Thanks so much for all the positive feedback you have provided. I thought I would share an update. I have been on my Lamotrigine for a little over two weeks now and just started taking the full dose Thursday. Up until Thursday, I was taking half a dose every other day of my former med Paroxetine to ween off of it. Not sure if it is the combo of both of them working synergistically or just my bodies initial reaction to the new med, but I have had incredible insomnia and feel extremely fragile. Has anyone else had this experience from Lamotrigine? I have a follow up with my doc at the end of the month and will fill her in then but was curious to hear others anecdotal experiences on this med.
I have been very emotional and had a few times I had to find a bathroom and breakdown and let it out. The silly thing is, it’s usually triggered by the smallest things, some of which don’t even affect my life. I may be watching a TV show and start crying because of a fictional characters challenges in the story. I have been having even more extreme and hyper fast swings from feeling like I can do and accomplish everything at once with manic invincibility, and the next day, crash into a low state where I feel depressed for little or no reason and without a trigger.
I have been listening to music, writing lyrics, and singing along to some favorite bands.
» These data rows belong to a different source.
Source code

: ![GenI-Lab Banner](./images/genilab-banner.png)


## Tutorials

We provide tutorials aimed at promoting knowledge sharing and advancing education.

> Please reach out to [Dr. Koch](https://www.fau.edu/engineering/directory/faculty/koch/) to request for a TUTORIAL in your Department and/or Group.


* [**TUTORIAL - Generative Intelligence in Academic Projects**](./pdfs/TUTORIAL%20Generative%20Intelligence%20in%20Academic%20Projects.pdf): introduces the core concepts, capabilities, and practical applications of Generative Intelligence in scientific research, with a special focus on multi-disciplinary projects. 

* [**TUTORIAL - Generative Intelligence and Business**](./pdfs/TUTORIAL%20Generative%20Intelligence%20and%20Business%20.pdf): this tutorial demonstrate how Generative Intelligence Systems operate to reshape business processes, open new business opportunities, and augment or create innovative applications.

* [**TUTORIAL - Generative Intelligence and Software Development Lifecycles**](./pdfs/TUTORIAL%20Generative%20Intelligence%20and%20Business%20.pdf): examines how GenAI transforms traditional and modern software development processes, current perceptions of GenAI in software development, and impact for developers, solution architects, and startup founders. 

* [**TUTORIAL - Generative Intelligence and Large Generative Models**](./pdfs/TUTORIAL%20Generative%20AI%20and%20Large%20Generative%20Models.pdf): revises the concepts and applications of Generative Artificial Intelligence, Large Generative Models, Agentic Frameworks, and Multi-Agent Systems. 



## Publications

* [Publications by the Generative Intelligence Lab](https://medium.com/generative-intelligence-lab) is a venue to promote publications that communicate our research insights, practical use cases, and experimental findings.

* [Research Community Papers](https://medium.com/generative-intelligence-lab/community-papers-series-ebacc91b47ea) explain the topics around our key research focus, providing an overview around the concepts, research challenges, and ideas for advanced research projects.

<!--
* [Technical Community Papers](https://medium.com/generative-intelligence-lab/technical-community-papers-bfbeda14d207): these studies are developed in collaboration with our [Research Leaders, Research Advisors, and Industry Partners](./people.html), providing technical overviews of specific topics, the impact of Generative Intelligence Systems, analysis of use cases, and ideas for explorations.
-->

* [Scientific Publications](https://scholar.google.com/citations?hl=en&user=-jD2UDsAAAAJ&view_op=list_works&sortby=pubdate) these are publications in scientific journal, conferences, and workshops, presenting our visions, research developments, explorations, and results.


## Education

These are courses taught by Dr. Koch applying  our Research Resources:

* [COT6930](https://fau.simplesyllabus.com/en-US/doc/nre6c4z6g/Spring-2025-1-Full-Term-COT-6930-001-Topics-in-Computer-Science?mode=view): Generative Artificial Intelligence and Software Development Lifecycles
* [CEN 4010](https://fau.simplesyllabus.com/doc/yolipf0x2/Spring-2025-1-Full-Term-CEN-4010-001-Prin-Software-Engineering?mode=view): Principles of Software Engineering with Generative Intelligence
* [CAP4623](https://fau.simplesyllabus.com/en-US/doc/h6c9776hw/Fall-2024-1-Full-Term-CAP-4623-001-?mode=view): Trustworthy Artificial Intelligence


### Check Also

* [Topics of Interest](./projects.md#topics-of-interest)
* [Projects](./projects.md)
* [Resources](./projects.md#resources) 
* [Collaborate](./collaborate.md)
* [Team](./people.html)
I have found myself crying as I sing songs, even if they are not sad, just simply because I can hear the raw emotion in the music and connect so deeply with that emotion that it moves me to tears. I feel like I am expressing my feelings in a new way even when singing along to songs I didn’t write.
I have been listening to a lot of August Burns Red. Shout out to Jake Luhrs (creator of HeartSupport ) and the ABR crew! Jake- your lyrics and the music behind them have been the soundtrack to my lowest lows and highest highs. Thank you so much for wearing your heart on your sleeve and being an advocate for mental health. Hope to get to thank you in person someday! I also have a lot of Killswitch Engage, Alice In Chains, and a lot more very expressive songs and bands.
In a nutshell, I guess I feel that talking to my support, friends and loved ones that I can trust, and having my music is my therapy. Coupling that with my meds, I have an optimistic hope that soon the dust will settle and I will feel more stable, closer to midline, and not so fragile.
Thanks for reading and please, get help and be open to meds if you recognize you need more stability for your overall mental/emotional health.